I need to use linear regression on a sparse matrix. I have been getting poor results, so I decided to test it on a non-sparse matrix represented sparsely. The data is taken from https://www.analyticsvidhya.com/blog/2021/05/multiple-linear-regression-using-python-and-scikit-learn/.
I have generated max-normalized values for some of the columns. The CSV file is here: https://drive.google.com/file/d/17wHv1Cc3RKgshprIKTcWUSxZOWlG68__/view?usp=sharing
Running normal linear regression works fine. Sample code:
df = pd.read_csv("maxnorm_50_Startups.csv")
y = pd.DataFrame()
y = df['Profit']
x = pd.DataFrame()
x = df.drop('Profit', axis=1)
x_train, x_test, y_train, y_test = train_test_split(x, y, test_size=0.2)
LR = LinearRegression()
LR.fit(x_train, y_train)
y_prediction = LR.predict(x_test)
score=r2_score(y_test, y_prediction)
print('r2 score is', score)
with sample result:
r2 score is 0.9683831928840445
I want to repeat this with a sparse matrix. I convert the CSV to a sparse representation: https://drive.google.com/file/d/1CFWbBbtiSqTSlepGuYXsxa00MSHOj-Vx/view?usp=sharing
Here is my code to do linear regression on it:
df = pd.read_csv("maxnorm_50_Startups_relational.csv")
df['x'] = pd.to_numeric(df['x'], errors='raise')
m = len(df.x.unique())
for i in range(0, m): # randomize the 'x' values to randomize train test split
n = random.randint(0, m)
df.loc[df['x'] == n, 'x'] = m
df.loc[df['x'] == i, 'x'] = n
df.loc[df['x'] == m, 'x'] = i
y = pd.DataFrame()
y = df[df['feature'] == 'Profit']
x = pd.DataFrame()
x = df[df['feature'] != 'Profit']
y = y.drop('feature', axis=1)
x['feat'] = pd.factorize(x['feature'])[0] # sparse matrix code below can't work with strings
x_train = pd.DataFrame()
x_train = x[x['x'] <= 39]
x_test = pd.DataFrame()
x_test = x[x['x'] >= 40]
y_train = pd.DataFrame()
y_train = y[y['x'] <= 39]
y_test = pd.DataFrame()
y_test = y[y['x'] >= 40]
x_test['x'] = x_test['x'] - 40 # sparse matrix assumes that if something is numbered 50
y_test['x'] = y_test['x'] - 40 # there must be 50 records. there are 10. so renumber to 10
x_train_sparse = scipy.sparse.coo_matrix((x_train.value, (x_train.x, x_train.feat)))
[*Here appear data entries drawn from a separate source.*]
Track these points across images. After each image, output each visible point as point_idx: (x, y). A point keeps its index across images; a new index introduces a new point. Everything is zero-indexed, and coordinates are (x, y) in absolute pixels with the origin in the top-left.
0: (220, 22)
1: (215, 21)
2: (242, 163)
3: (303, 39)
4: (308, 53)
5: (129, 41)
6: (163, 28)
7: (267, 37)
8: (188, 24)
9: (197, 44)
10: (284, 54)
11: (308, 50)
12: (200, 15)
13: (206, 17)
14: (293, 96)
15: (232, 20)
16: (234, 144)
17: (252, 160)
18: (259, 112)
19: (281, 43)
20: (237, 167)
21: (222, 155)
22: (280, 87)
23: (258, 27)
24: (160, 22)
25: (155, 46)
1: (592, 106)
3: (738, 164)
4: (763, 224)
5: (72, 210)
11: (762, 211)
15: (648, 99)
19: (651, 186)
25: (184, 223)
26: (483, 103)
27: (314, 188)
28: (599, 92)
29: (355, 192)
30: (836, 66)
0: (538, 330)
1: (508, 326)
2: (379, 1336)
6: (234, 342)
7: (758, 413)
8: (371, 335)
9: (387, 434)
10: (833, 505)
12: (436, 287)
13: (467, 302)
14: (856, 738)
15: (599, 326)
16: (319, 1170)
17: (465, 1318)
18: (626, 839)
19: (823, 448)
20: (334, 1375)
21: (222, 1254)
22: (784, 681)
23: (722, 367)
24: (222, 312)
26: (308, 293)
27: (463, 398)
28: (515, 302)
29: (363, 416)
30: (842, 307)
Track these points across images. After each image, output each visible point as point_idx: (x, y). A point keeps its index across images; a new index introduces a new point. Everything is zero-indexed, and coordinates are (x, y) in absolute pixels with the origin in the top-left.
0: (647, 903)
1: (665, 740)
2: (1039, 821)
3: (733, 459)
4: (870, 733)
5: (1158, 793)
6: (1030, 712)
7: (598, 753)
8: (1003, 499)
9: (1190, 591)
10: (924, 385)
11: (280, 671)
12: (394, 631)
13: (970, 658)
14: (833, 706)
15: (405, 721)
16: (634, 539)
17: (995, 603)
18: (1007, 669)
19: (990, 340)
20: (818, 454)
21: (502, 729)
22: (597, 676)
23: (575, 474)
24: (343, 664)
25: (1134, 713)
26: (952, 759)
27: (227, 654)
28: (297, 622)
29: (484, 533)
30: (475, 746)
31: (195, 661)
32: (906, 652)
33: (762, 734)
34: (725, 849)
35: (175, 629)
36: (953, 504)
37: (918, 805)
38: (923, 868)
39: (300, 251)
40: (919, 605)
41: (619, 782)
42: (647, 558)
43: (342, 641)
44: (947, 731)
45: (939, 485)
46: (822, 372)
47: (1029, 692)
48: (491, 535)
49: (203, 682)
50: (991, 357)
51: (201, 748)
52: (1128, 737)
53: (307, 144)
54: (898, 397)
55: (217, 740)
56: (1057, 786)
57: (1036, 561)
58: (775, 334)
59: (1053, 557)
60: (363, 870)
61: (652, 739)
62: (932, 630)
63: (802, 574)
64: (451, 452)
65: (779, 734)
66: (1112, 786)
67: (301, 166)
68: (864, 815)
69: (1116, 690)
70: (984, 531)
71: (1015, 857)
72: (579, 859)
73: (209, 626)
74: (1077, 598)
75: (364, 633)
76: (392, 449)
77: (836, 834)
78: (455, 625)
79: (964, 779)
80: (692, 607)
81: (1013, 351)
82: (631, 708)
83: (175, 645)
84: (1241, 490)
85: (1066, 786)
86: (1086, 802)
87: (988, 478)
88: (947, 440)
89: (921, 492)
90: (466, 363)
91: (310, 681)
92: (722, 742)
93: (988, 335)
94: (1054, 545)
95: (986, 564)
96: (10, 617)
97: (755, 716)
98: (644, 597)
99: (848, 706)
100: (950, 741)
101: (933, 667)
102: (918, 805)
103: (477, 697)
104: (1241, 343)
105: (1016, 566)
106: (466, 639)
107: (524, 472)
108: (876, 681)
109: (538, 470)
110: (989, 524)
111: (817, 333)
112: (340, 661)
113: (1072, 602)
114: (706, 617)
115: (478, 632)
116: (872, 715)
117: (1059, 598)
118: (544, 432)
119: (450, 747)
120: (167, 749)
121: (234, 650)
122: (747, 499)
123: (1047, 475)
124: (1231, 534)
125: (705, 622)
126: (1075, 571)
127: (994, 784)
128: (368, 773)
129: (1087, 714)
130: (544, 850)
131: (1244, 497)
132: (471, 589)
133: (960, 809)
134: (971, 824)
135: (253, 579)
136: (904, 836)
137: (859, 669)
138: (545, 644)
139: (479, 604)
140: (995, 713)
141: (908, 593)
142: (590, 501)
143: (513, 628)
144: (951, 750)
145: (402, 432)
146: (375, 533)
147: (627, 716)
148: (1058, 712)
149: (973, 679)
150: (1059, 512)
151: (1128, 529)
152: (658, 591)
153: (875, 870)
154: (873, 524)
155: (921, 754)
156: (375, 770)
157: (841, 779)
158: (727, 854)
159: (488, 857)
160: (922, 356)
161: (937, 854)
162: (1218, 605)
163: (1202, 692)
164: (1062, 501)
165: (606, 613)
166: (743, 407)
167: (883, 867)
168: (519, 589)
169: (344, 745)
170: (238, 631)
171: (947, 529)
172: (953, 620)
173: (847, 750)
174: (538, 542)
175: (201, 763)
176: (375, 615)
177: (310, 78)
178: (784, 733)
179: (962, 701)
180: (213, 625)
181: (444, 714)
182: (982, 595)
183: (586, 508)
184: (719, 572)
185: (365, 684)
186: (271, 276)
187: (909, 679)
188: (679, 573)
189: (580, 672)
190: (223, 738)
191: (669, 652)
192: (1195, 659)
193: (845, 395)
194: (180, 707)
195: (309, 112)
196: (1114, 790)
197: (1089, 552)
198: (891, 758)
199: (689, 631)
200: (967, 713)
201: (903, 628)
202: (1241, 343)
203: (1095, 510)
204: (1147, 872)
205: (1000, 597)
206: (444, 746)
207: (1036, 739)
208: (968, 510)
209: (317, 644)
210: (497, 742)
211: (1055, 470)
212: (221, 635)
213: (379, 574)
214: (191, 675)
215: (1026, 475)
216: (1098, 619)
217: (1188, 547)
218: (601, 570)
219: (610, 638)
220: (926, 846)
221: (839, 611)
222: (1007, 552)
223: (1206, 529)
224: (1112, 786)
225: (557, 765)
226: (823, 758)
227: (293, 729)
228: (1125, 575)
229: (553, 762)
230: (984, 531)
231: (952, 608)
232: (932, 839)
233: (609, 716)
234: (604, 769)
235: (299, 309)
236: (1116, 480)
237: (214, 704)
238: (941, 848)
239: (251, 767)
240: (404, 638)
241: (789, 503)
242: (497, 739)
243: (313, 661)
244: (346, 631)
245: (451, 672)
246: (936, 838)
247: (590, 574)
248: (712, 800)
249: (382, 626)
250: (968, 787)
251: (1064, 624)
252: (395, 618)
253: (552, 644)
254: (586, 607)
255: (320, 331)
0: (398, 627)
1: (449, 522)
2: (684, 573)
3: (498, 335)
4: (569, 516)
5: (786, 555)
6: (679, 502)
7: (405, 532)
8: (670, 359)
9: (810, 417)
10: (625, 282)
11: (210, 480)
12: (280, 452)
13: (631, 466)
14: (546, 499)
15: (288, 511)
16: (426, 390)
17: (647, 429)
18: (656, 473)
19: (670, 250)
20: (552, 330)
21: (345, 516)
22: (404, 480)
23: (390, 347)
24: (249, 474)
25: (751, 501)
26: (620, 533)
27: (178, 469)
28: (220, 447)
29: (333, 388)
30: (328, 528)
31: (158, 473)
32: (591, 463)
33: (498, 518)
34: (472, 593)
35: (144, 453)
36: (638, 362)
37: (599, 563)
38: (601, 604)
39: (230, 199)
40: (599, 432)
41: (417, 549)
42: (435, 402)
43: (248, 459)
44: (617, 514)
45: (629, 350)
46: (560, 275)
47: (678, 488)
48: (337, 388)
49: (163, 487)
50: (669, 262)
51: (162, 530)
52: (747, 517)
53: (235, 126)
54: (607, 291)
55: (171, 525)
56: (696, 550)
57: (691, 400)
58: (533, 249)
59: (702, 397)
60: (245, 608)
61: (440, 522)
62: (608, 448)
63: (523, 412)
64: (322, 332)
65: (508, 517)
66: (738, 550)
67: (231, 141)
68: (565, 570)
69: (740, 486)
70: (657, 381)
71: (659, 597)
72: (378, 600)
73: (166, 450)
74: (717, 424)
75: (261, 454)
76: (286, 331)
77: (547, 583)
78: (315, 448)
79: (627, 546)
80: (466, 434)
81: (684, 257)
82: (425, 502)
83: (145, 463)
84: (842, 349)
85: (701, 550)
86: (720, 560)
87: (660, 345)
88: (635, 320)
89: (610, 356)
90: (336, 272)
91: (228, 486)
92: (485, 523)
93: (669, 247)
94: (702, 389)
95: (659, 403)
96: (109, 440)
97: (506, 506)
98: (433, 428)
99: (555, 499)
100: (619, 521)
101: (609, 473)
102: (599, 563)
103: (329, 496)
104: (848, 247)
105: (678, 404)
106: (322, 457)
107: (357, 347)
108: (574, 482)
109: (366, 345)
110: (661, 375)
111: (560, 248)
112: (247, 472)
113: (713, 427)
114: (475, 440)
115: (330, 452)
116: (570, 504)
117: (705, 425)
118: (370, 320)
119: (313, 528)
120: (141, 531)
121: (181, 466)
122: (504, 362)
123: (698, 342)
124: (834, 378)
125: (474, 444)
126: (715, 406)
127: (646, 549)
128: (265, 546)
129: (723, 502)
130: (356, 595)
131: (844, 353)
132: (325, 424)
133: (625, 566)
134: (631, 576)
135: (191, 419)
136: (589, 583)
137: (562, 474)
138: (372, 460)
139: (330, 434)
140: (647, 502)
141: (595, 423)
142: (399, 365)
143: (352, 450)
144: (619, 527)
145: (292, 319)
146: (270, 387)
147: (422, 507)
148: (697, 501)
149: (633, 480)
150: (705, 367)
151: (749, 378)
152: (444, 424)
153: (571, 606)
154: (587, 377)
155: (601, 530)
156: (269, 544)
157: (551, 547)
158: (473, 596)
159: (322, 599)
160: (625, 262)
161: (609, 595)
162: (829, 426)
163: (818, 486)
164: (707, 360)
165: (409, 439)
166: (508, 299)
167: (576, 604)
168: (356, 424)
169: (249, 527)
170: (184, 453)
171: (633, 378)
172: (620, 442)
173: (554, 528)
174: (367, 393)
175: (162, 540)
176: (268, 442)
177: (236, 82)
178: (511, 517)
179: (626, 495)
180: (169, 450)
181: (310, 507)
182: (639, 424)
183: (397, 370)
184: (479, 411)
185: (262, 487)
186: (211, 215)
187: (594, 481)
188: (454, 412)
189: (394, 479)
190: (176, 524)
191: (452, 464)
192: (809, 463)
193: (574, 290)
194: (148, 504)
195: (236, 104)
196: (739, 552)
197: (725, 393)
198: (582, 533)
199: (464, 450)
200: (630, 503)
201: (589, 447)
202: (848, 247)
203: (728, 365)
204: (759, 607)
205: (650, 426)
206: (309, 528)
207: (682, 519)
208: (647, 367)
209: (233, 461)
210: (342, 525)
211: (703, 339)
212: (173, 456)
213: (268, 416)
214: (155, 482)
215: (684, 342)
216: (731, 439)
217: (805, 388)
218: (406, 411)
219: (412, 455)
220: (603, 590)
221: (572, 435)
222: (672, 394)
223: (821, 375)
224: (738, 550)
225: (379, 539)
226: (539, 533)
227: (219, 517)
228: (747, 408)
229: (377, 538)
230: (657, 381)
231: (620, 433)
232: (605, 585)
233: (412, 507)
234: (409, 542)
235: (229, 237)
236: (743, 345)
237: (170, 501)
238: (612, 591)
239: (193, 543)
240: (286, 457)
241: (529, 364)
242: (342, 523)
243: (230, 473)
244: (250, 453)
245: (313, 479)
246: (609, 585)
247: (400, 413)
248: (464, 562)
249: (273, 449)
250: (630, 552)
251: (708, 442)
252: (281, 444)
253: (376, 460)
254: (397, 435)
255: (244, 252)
# print(x_train_sparse.todense())
x_test_sparse = scipy.sparse.coo_matrix((x_test.value, (x_test.x, x_test.feat)))
LR = LinearRegression()
LR.fit(x_train_sparse, y_train)
y_prediction = LR.predict(x_test_sparse)
score = r2_score(y_test, y_prediction)
print('r2 score is', score)
Running this, I get negative R2 scores, such as:
r2 score is -10.794519939249602
meaning the linear regression is not working. I don't know where I am going wrong. I tried implementing the linear regression equations myself instead of using the library functions, and I still get negative r2 score. What is my mistake?
Linear Regression
performs poorly on sparse data.
There are other linear algorithms like Ridge
, Lasso
, Bayesian Ridge
and ElasticNet
that performs equally on both dense and sparse data. These algorithms are similar to linear regression but their loss function contains an extra penality term.
There are some non linear algorithms like RandomForestRegressor
, GradientBoostingRegressor
, ExtraTreesRegressor
, XGBoostRegressor
etc. that also performs equally on sparse and dense matrix.
I would recommend you to use these algorithms rather than simple linear regression.